Chanel Art’s & Culture
Começando com a nova publicação da Chanel, batizada de Arts & Culture, uma ode editorial à herança criativa da maison, aos artistas que moldam o agora e à interseção entre moda e patrimônio cultural. Sob direção de Yana Peel, líder do Chanel Culture Fund, o Vol. 1 reúne 250 páginas de curadoria afiada. Já nasce objeto de desejo e estará disponível em livrarias de cidades como Paris, NY, Tóquio e… São Paulo!!!

Acne Paper
Já a Acne Paper escolheu o tema “Archive” para a sua 20ª edição comemorativa. Com editoriais que colidem tempo e estética, e pop-ups em Paris, Milão e Xangai, a revista reafirma seu lugar como uma peça de coleção.

Mad Magazine
E direto do Brasil, a MadMag, publicação da marca de roupas Mad Enlatados, chega como uma revista da juventude criativa atual. Com 200 páginas, 30 artistas convidados e um olhar documental, ela não só cataloga o agora, mas arquiva o presente com um olhar cheio de humor e originalidade.

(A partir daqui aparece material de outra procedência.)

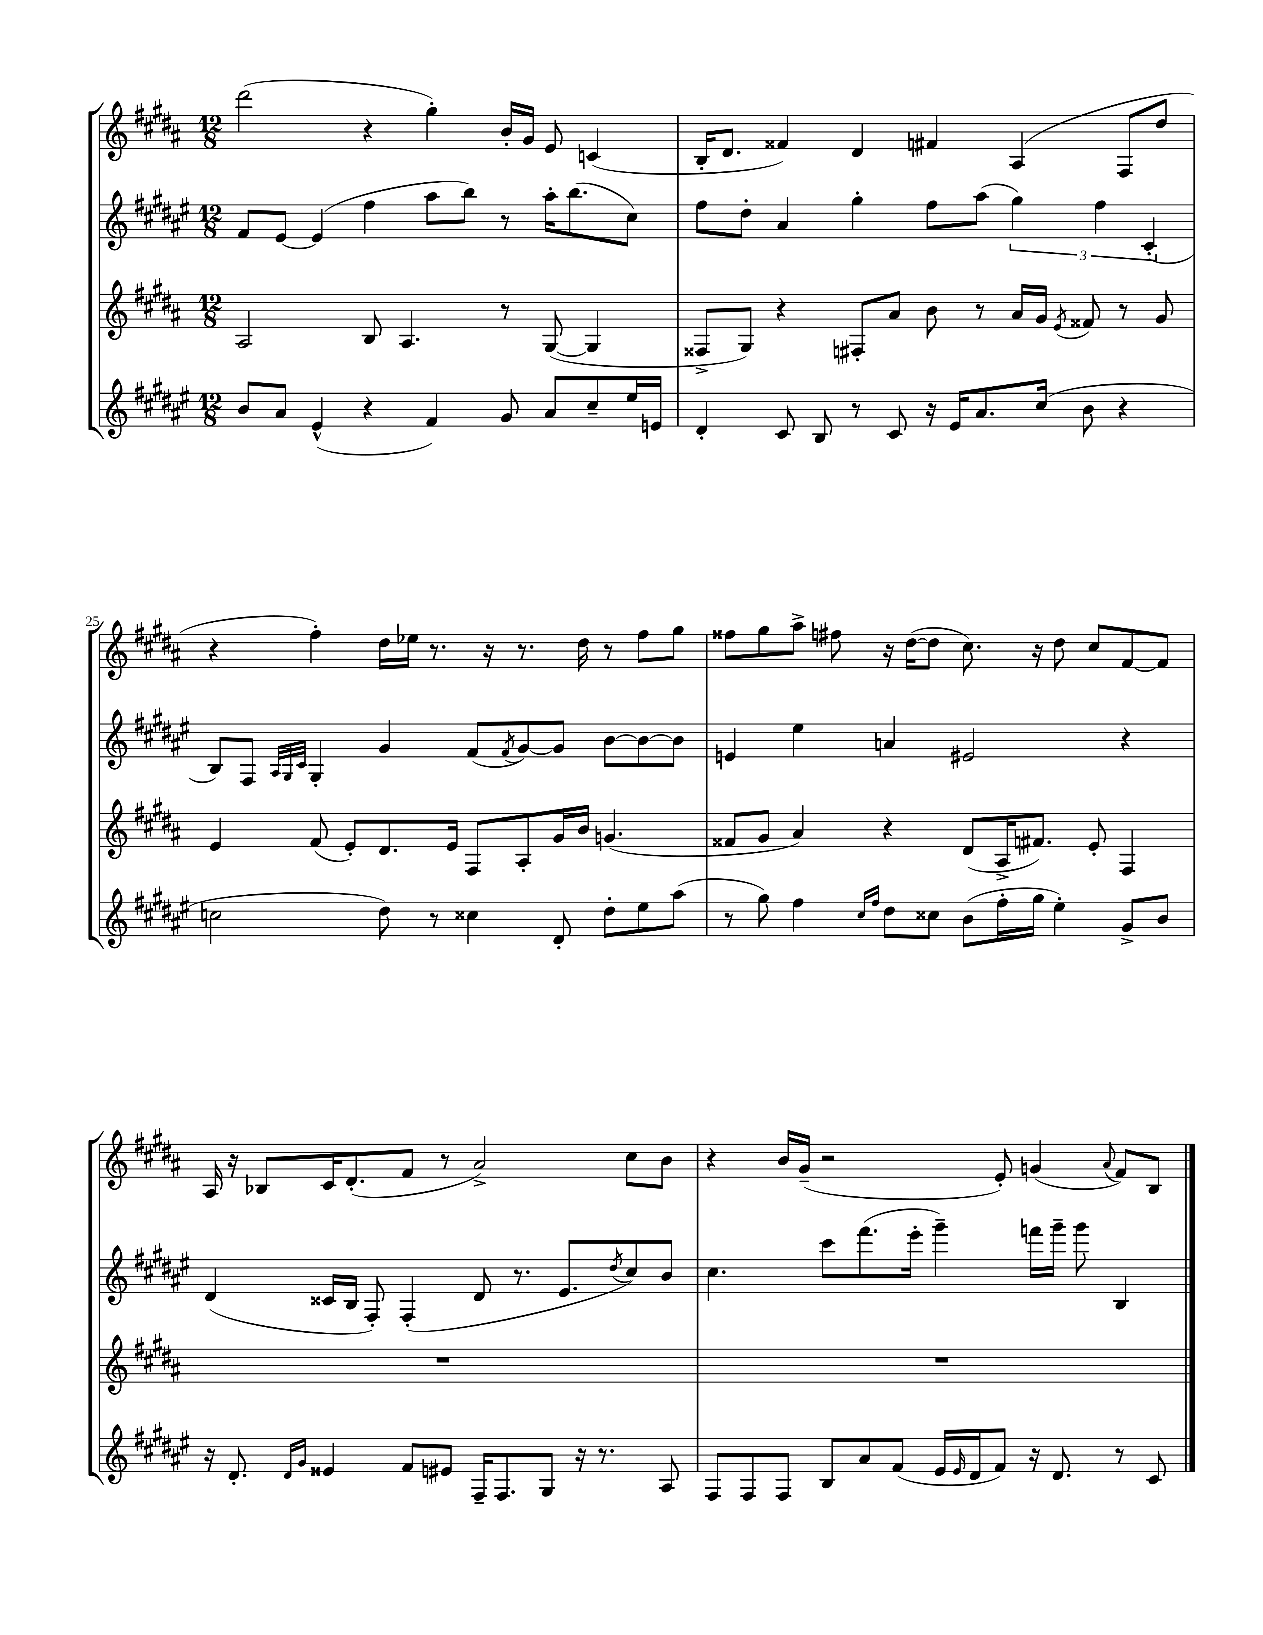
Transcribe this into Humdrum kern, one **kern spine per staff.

**kern	**kern	**kern	**kern
*staff4	*staff3	*staff2	*staff1
*clefG2	*clefG2	*clefG2	*clefG2
*k[f#c#g#d#a#e#]	*k[f#c#g#d#a#]	*k[f#c#g#d#a#e#]	*k[f#c#g#d#a#]
*M12/8	*M12/8	*M12/8	*M12/8
8b	2A#	8f#	(2ddd#
8a#	.	[8e#	.
(4e#^^	.	(4e#]	.
4r	8B	4ff#	4r
.	4.A#	.	.
4f#)	.	8aa#	4gg#')
.	.	8bb)	.
8g#	8r	8r	16b'
.	.	.	16g#
8a#	([8G#	16aa#'	8e
.	.	(8.bb	.
8cc#~	4G#]	.	(4c
16ee#	.	8cc#)	.
16e	.	.	.
=	=	=	=
4d#'	8F##^	8ff#	16B'
.	.	.	8.d#
.	8G#)	8dd#'	.
8c#	4r	4a#	4f##)
8B	.	.	.
8r	8F#'	4gg#'	4d#
8c#	8a#	.	.
16r	8b	8ff#	4f#
16e#	.	.	.
8.a#	8r	(8aa#	.
.	16a#	6gg#)	(4A#
(16cc#	16g#	.	.
.	8qe	.	.
8b	8f##	.	.
.	.	6ff#	.
4r	8r	.	8F#
.	.	(6c#'	.
.	8g#	.	8dd#
=	=	=	=
2cc	4e	8B)	4r
.	.	8F#	.
.	.	32qqA#	.
.	.	32qqG#	.
.	.	32qqc#	.
.	(8f#	4G#'	4ff#')
.	8e')	.	.
8dd#)	8.d#	4g#	16dd#
.	.	.	16ee-
8r	.	.	8.r
.	16e	.	.
4cc##	8F#	(8f#	.
.	.	.	16r
.	.	8qf#	.
.	8A#'	[8g#)	8.r
8d#'	16g#	8g#]	.
.	16b	.	16dd#
8dd#'	(4.g	[8b	8r
8ee#	.	8b_	8ff#
(8aa#	.	8b]	8gg#
=	=	=	=
8r	8f##	4e	8ff##
8gg#)	8g#	.	8gg#
4ff#	4a#)	4ee#	8aa#^
.	.	.	8ff#
16qqcc#	.	.	.
16qqff#	.	.	.
8dd#	4r	4a	16r
.	.	.	([16dd#
8cc##	.	.	8dd#]
(8b	(8d#	2e#	8.cc#)
16ff#'	16A#^	.	.
16gg#	8.f#)	.	16r
4ee#')	.	.	8dd#
.	8e'	.	8cc#
8g#^	4F#	4r	[8f#
8b	.	.	8f#]
=	=	=	=
16r	1.r	(4d#	16A#
8.d#'	.	.	16r
.	.	.	8B-
16qqd#	.	.	.
16qqg#	.	.	.
4e##	.	16c##	16c#
.	.	16B	(8.d#'
.	.	8F#')	.
8f#	.	(4F#'	8f#
8e#	.	.	8r
16F#~	.	8d#	2a#^)
8.F#	.	.	.
.	.	8.r	.
8G#	.	.	.
.	.	8.e#	.
16r	.	.	.
8.r	.	.	.
.	.	8qdd#	.
.	.	8cc#)	8cc#
8A#	.	8b	8b
=	=	=	=
8F#	1.r	4.cc#	4r
8F#	.	.	.
8F#	.	.	16b
.	.	.	(16g#~
8B	.	8ccc#	2r
8a#	.	(8.fff#	.
(8f#	.	.	.
.	.	16eee#'	.
16e#	.	4ggg#~)	.
16qqe#	.	.	.
16d#	.	.	.
8f#)	.	.	8e')
16r	.	16fff	(4g
8.d#	.	16ggg#~	.
.	.	8ggg#	.
.	.	.	8qqa#
8r	.	4B	8f#)
8c#	.	.	8B
==	==	==	==
*-	*-	*-	*-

A edição termina como começou: com The One Hundred, de Nina Garcia, aberto sobre a mesa. Selecionei seis dos cem itens indispensáveis listados no livro, com direito a citações diretas da autora e, claro, a minha própria curadoria!

“Facilmente uma das melhores formas de mostrar estilo. É uma questão de tamanho e de presença. E nem precisa ser verdadeiro. Em alguns casos, um anel grande vintage falso é preferível. O grande toque de classe de um anel de coquetel não é uma questão de preço, e sim de coragem, audácia e ousadia.”
“Geralmente, o little black dress perfeito encontra uma mulher quando ela menos espera. Se ela se coloca na missão de encontrar o pretinho básico perfeito, é provável que leve muito tempo. Mas, se ela estiver a caminho de um brunch de domingo, é provável que pule milagrosamente na frente dela. E, independentemente do preço, ela deve levá-lo. Pode ser H&M ou pode ser Alaïa.”
Mas eu te ajudo nessa missão: o meu vestidinho preto perfeito, eu encontrei na Angelica Bucci.
“Ainda é bem útil para fazer os homens ficarem de joelhos.”
“Escolha um jeans que vista perfeitamente em você, e fique com ele. O caimento é tudo, e a natureza do jeans é a democracia. Seja autêntica, e o jeans também será.”
O meu modelo favorito é o clássico 501 90’s da Levi’s.
“A jaqueta de motociclista sempre será a grande preferida dos realmente elegantes. Todas as modelos, atrizes e musicistas têm uma versão fiel, antiga, para vestir rapidamente quando sentirem a necessidade desse evasivo momento elegante.”
As garimpadas em brechós são as melhores!
“Essa é a bolsa que você pode gastar o salário de um mês e não se sentir culpada — ou, pelo menos, não deveria. Ela durará uma vida inteira, nunca perderá o estilo e só melhorará com a idade. E, quando sua neta a encontrar daqui a cinquenta anos, tentará furtá-la.”
Usei este item como desculpa para exibir a bolsa que anda nos meus sonhos, hihi.